→ TASK REQUIREMENTS:
Please report every line in the entries below that contains the word "Sistemleri", copying each such line in full.

→ RECORDS FOR PROCESSING:
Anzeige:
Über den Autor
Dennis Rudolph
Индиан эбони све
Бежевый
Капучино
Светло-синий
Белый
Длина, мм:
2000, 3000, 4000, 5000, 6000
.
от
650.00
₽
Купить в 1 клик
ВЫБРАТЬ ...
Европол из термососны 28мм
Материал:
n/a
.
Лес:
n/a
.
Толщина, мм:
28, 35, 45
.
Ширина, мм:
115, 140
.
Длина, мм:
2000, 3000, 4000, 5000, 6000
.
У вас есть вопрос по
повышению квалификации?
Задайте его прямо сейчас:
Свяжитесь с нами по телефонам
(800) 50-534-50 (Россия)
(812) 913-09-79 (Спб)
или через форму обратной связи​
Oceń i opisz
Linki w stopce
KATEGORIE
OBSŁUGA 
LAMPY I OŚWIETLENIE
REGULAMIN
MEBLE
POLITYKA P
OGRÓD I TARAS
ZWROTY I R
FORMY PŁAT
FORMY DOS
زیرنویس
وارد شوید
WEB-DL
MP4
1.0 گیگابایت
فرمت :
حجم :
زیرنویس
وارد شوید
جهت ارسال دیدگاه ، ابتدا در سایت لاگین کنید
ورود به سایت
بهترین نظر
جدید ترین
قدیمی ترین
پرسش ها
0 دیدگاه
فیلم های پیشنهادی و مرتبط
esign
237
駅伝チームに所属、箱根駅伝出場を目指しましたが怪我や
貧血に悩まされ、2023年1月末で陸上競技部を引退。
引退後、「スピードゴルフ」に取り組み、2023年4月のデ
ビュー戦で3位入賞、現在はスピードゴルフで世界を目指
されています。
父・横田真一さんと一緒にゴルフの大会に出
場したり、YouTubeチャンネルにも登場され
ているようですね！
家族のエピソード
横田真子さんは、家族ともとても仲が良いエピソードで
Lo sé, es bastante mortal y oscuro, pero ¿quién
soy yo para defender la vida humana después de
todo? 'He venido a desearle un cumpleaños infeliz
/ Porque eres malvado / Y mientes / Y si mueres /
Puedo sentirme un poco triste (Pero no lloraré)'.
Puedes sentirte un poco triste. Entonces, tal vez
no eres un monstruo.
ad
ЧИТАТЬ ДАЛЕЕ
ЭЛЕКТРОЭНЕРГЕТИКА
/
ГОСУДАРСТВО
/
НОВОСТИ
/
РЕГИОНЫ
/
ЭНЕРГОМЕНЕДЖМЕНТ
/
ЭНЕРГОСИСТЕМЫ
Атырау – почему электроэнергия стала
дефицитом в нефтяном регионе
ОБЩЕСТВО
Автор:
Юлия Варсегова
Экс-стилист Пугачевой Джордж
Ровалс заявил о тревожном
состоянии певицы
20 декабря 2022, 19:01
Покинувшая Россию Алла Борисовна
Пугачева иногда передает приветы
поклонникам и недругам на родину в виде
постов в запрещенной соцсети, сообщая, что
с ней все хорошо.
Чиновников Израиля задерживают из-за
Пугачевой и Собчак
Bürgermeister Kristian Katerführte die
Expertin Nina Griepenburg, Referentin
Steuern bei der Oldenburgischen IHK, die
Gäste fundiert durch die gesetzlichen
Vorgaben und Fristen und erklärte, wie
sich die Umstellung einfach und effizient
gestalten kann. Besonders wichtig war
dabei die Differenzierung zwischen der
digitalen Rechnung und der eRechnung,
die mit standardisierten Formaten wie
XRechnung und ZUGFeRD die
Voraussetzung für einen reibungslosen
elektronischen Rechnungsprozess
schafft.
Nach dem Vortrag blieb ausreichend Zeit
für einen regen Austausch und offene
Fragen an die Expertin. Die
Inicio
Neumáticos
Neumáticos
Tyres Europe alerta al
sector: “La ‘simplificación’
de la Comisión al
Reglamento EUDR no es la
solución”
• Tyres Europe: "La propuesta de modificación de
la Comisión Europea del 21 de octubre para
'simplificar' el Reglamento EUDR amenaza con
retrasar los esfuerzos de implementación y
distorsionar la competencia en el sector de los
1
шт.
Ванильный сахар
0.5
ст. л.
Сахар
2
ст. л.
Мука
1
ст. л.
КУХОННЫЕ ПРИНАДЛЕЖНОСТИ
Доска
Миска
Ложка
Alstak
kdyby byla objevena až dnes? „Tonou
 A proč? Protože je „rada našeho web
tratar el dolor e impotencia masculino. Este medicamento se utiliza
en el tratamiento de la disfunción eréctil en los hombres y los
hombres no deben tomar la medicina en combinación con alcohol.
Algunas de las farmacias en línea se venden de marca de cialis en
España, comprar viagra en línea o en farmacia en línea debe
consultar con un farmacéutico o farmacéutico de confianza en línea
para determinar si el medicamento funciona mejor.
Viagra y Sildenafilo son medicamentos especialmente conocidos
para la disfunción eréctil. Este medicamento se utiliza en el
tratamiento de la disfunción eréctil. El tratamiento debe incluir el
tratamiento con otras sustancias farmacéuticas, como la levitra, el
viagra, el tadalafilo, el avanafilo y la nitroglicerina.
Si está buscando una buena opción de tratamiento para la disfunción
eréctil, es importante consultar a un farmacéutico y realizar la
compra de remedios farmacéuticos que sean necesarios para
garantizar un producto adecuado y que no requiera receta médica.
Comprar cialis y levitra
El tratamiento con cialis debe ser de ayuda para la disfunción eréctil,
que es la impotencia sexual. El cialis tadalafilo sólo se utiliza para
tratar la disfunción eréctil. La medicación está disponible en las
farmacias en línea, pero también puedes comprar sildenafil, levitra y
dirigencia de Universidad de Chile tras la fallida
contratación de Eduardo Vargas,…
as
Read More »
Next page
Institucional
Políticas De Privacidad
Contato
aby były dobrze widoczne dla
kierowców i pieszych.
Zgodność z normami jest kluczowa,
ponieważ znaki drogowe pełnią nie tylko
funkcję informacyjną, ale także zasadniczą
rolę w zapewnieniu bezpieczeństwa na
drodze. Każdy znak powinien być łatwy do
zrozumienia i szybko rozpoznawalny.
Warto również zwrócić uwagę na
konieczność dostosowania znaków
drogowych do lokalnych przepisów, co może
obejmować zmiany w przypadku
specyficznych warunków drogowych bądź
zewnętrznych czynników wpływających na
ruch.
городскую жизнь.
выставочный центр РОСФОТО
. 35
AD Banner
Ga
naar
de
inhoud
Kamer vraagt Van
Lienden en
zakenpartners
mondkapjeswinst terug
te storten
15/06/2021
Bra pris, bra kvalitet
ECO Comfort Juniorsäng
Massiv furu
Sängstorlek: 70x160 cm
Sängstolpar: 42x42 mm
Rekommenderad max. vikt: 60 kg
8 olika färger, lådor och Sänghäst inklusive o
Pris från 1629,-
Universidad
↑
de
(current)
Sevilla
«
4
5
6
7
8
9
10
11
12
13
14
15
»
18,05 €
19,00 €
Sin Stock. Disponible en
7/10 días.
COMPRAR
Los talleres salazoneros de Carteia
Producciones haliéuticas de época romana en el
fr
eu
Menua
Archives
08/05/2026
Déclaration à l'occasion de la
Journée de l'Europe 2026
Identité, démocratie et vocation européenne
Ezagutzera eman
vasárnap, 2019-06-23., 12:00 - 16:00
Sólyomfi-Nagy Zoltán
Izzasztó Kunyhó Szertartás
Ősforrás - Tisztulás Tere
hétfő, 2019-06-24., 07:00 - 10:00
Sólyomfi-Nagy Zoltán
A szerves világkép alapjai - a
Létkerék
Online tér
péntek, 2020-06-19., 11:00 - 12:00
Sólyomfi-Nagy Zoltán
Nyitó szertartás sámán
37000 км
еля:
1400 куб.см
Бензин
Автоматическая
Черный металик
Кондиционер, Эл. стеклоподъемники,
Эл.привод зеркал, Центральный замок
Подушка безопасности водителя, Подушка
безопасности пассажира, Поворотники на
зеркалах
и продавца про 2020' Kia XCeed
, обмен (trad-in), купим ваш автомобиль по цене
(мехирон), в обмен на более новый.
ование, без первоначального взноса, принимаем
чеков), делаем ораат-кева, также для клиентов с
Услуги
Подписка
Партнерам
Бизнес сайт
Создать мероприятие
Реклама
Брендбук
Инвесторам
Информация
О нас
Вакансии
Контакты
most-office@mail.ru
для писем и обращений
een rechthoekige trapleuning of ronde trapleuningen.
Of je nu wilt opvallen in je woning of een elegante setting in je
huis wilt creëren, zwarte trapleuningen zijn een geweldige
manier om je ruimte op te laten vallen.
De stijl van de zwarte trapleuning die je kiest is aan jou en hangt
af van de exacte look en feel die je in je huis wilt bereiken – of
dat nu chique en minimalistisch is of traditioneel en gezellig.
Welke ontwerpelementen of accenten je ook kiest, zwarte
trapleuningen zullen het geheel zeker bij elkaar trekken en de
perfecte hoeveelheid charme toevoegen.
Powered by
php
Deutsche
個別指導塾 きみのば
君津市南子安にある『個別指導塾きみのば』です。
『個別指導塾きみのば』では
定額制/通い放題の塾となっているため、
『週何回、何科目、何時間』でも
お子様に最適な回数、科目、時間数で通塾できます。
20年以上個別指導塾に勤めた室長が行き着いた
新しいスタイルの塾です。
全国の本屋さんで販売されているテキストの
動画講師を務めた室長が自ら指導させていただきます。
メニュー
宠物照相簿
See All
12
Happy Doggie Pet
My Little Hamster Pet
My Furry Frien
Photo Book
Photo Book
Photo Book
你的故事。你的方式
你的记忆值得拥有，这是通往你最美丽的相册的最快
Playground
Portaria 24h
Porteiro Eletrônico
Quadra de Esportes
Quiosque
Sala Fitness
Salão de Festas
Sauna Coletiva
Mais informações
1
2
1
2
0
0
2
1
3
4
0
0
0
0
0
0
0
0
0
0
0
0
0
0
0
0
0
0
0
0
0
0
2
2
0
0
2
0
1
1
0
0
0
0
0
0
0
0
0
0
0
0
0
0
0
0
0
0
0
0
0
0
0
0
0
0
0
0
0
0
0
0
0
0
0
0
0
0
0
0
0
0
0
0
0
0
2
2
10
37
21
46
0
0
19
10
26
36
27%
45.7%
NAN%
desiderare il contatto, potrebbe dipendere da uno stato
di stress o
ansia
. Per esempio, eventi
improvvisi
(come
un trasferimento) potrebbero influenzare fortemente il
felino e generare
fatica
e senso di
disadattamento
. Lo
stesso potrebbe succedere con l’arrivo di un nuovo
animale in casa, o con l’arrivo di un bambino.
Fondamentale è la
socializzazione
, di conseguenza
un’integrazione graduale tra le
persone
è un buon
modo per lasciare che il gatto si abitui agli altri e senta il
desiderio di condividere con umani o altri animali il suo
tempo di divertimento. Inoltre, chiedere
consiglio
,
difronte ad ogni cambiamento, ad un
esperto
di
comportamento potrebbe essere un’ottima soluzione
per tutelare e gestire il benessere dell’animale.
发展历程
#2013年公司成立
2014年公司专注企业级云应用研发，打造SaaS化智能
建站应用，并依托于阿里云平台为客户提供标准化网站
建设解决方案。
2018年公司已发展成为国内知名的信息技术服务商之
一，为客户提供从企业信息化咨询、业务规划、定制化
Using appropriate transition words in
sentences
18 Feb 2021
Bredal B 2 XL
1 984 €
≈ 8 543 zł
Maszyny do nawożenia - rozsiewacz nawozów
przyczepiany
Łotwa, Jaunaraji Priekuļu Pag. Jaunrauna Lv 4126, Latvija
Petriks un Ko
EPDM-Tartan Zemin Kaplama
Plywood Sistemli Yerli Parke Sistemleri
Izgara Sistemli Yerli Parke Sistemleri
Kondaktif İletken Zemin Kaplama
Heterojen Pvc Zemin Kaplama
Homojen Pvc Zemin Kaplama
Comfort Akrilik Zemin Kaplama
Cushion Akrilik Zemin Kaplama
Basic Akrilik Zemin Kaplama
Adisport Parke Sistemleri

→ EXERCISE RESULT:
Plywood Sistemli Yerli Parke Sistemleri
Izgara Sistemli Yerli Parke Sistemleri
Adisport Parke Sistemleri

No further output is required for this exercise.